The morning after a good night for the predictions we made with my poll-averaging model...
The headline: If Florida stays in the Obama column, we will have called each state correctly: 51 out of 51, and the Obama Electoral College count bang on 332.
We're not alone on this. Drew Linzer at Votomatic, Nate Silver at FiveThirtyEight, Sam Wang... it looks like we've all hit it.
And think about that for a moment. The "quant triumph" here is more about the way we've approached the problem: a blend of political insight, statistical modeling, a ton of code and a fire hose of data from the pollsters. Since at least four or five of us will claim 51/51 (subject to FL) this cycle, it's not "a Nate thing." It's a data-meets-good-model, scientific-method thing. Mark Blumenthal has expressed similar thoughts here.
The final national popular vote estimate from my model was 50.86 percent, two-party for Obama. This came out of the final run I made after publishing 50.8 percent and for assessing accuracy I'll be bound by that 50.8 percent estimate. Right now (9 a.m. Eastern) AP is saying 51.1 percent, Obama two-party, so we're off by 0.3 percentage points at this stage, a figure that I expect to see rise over the course of the vote count.
State-by-state point predictions: See the graph, below, with predictions on the horizontal axis, actual counts (using the recent data from AP) on the vertical axis, all in two-party terms. If the predictions were perfect, the points in the graph would lie on the 45 degree line.
We underestimated Obama support in Hawaii by a substantial margin, enough to degrade the overall performance of the point predictions. RMSE is 2.18 points, the median absolute error is 1.35 points (the MAE measure down-weights the Hawaii error). Not too shabby, and I'm happy to have bigger misses in the non-competitive states. Indeed, given where the balance of the polling was (more of it in the swing states!), any model relying on the polls will tend to do better in those more competitive, more frequently polled states.
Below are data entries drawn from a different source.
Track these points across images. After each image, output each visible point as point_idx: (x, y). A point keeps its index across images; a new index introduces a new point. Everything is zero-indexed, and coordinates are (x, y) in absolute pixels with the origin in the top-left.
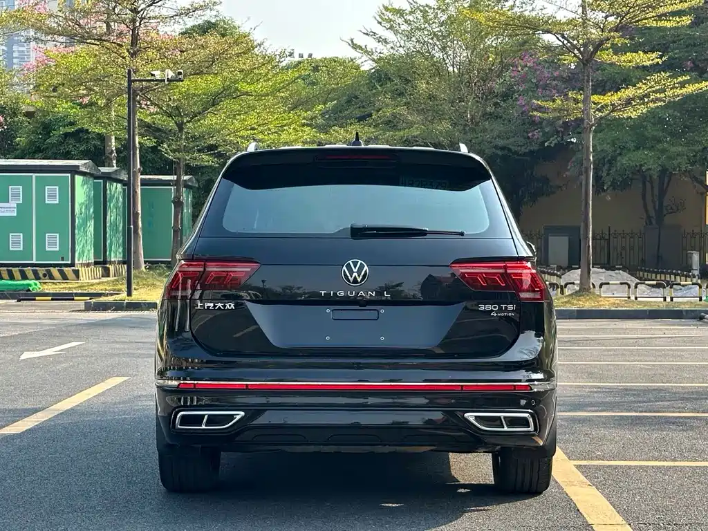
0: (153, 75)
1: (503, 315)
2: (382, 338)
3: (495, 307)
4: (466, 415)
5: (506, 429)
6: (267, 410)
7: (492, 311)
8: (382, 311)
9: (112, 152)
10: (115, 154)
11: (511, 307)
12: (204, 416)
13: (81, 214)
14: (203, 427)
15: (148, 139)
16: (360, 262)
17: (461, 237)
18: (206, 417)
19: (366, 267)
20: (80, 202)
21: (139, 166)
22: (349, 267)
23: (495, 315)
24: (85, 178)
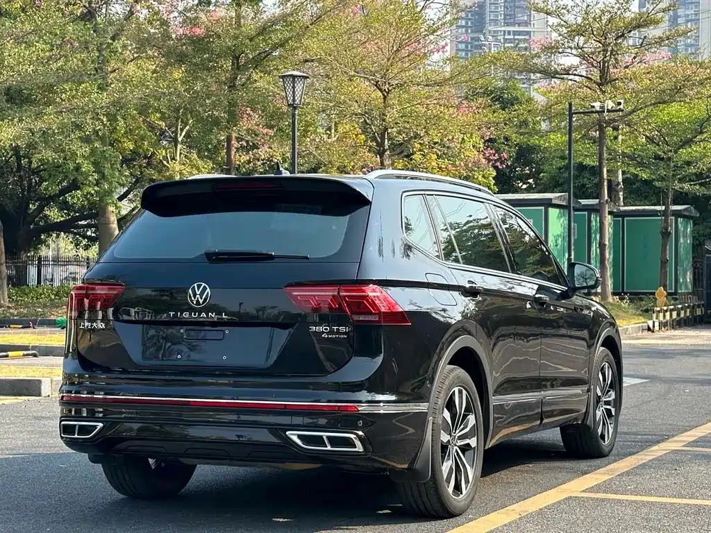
0: (593, 107)
1: (334, 336)
2: (224, 358)
3: (326, 329)
4: (287, 433)
5: (329, 448)
6: (123, 422)
7: (323, 332)
8: (227, 332)
9: (619, 184)
10: (621, 186)
11: (342, 329)
12: (75, 425)
13: (557, 246)
14: (76, 436)
15: (640, 170)
16: (204, 284)
17: (307, 261)
18: (77, 427)
19: (208, 290)
20: (555, 234)
21: (606, 198)
22: (193, 289)
23: (326, 336)
24: (562, 211)
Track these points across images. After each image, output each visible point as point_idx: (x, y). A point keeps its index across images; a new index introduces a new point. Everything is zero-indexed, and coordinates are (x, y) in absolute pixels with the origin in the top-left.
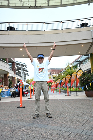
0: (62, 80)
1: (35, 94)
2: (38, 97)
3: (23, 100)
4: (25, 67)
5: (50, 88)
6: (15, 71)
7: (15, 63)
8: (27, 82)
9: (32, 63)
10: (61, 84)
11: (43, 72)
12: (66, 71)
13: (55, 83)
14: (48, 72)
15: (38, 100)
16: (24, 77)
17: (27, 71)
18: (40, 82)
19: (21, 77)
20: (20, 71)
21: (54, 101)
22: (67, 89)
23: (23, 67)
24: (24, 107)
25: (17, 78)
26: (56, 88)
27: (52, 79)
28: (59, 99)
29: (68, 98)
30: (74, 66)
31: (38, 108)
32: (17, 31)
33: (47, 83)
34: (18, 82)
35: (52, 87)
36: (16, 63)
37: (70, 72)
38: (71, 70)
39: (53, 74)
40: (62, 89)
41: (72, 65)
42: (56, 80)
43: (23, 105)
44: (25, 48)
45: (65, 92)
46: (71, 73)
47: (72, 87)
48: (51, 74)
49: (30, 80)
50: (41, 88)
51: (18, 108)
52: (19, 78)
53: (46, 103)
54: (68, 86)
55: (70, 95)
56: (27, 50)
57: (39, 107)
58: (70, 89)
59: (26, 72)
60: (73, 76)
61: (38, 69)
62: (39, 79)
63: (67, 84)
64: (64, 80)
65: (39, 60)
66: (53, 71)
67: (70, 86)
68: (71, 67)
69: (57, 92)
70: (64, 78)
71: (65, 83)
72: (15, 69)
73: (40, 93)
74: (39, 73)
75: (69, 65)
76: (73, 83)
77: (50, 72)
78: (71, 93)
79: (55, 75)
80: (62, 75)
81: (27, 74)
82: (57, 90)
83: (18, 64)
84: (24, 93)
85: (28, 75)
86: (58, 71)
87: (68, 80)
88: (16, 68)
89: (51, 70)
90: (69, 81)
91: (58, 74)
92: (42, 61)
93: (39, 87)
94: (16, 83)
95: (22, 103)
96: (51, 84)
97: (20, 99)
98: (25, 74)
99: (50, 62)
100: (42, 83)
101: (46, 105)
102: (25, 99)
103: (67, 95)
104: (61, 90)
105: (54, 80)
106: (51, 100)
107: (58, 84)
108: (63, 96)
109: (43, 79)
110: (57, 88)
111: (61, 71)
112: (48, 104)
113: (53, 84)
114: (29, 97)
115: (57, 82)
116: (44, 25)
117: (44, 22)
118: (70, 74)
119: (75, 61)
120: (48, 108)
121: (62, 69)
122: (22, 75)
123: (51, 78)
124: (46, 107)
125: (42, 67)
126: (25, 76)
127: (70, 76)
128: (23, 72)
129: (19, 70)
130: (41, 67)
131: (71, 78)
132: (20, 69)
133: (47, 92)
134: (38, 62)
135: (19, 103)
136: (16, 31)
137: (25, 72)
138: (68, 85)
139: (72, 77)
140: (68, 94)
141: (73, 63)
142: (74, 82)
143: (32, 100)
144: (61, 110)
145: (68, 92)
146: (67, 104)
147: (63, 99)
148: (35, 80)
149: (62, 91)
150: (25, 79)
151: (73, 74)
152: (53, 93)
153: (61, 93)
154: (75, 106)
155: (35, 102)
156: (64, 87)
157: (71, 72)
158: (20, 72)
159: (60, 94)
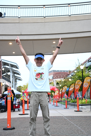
0: (69, 87)
1: (29, 109)
2: (35, 115)
3: (11, 117)
4: (16, 68)
5: (52, 98)
6: (1, 73)
7: (1, 62)
8: (19, 89)
9: (27, 65)
10: (68, 93)
11: (42, 78)
12: (76, 75)
13: (59, 92)
14: (49, 75)
15: (33, 120)
16: (14, 82)
17: (18, 74)
18: (38, 94)
19: (9, 83)
20: (9, 74)
21: (57, 120)
22: (77, 101)
23: (13, 69)
24: (14, 128)
25: (3, 84)
26: (60, 99)
27: (55, 86)
28: (65, 117)
29: (78, 115)
30: (87, 67)
31: (34, 132)
32: (5, 17)
33: (47, 94)
34: (6, 89)
35: (54, 97)
36: (3, 62)
37: (81, 76)
38: (82, 73)
39: (56, 78)
40: (69, 100)
41: (84, 66)
42: (61, 88)
43: (11, 124)
44: (18, 43)
45: (74, 105)
46: (83, 78)
47: (84, 99)
48: (53, 79)
49: (23, 87)
50: (38, 102)
51: (4, 129)
52: (7, 83)
53: (45, 123)
54: (77, 97)
55: (81, 110)
56: (21, 46)
57: (34, 129)
58: (81, 101)
59: (18, 76)
60: (86, 82)
61: (35, 75)
62: (36, 88)
63: (77, 95)
64: (72, 88)
65: (37, 61)
66: (57, 74)
67: (81, 97)
68: (82, 69)
69: (62, 105)
70: (73, 85)
71: (74, 92)
72: (1, 72)
73: (36, 109)
74: (37, 79)
75: (79, 66)
76: (86, 93)
77: (52, 76)
78: (83, 107)
79: (58, 80)
80: (70, 80)
81: (18, 78)
82: (61, 101)
83: (5, 64)
84: (14, 106)
85: (20, 80)
86: (63, 74)
87: (78, 87)
88: (3, 69)
89: (53, 73)
90: (79, 89)
91: (64, 79)
92: (41, 63)
93: (36, 100)
94: (3, 92)
95: (10, 122)
96: (53, 93)
97: (7, 116)
98: (16, 79)
99: (52, 64)
100: (40, 94)
101: (45, 127)
102: (15, 115)
103: (77, 110)
104: (67, 102)
105: (57, 86)
106: (54, 117)
107: (64, 93)
108: (70, 112)
109: (42, 88)
110: (62, 99)
111: (69, 75)
112: (48, 126)
113: (57, 92)
114: (21, 113)
115: (62, 91)
116: (44, 9)
117: (44, 6)
118: (81, 79)
119: (89, 60)
120: (49, 131)
121: (70, 71)
122: (11, 80)
123: (53, 84)
124: (45, 130)
125: (41, 72)
126: (16, 81)
127: (81, 83)
128: (13, 76)
129: (7, 72)
130: (39, 71)
131: (82, 84)
132: (9, 71)
133: (47, 108)
134: (36, 65)
135: (7, 122)
136: (3, 17)
137: (16, 75)
138: (79, 96)
139: (84, 84)
140: (78, 108)
141: (85, 62)
142: (88, 90)
143: (25, 118)
144: (68, 134)
145: (78, 106)
146: (77, 125)
147: (71, 117)
148: (29, 90)
149: (69, 104)
150: (15, 85)
151: (85, 80)
152: (57, 106)
153: (68, 106)
154: (88, 128)
155: (30, 122)
156: (72, 98)
157: (83, 75)
158: (9, 76)
159: (66, 108)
If we compare the state-by-state predicted probabilities of Obama winning with the actual outcomes, we obtain the following graph. We generally assigned low (high) probabilities of Obama wins in the states Obama lost (won). A corollary of having called all states correctly is that we never assigned Obama win probabilities lower (greater) than 50 percent in states that Obama won (lost). Furthermore, my model produced uncertain forecasts in relatively few cases (e.g., Florida, Virginia, North Carolina), which is a measure of its predictive power.
A widely used measure of predictive performance is Brier scoring with lower scores indicative of better performance. The score for my predictions is 0.0091; a prediction rule that said every states was a 50-50 proposition would have a Brier score of 0.25. We'll see how that stacks up against other models out there.
Critically, these forecast probabilities were just that -- forecast probabilities -- not model-based, poll-average probabilities of an Obama lead in the polls. The forecast probabilities hedge a little, reflecting uncertainty about the mapping from a poll average to an election outcome (as I explained in an earlier post). The probabilities we were displaying on the maps on the Pollster dashboard during the campaign were the more confident, "probability of Obama lead" quantities, not the forecast probabilities shown here. An even more impressive Brier score would result from plugging in the "probability of Obama lead" numbers, but we made a clear distinction between these two quantities; it wouldn't be right to "unhedge" now that we've observed the election results.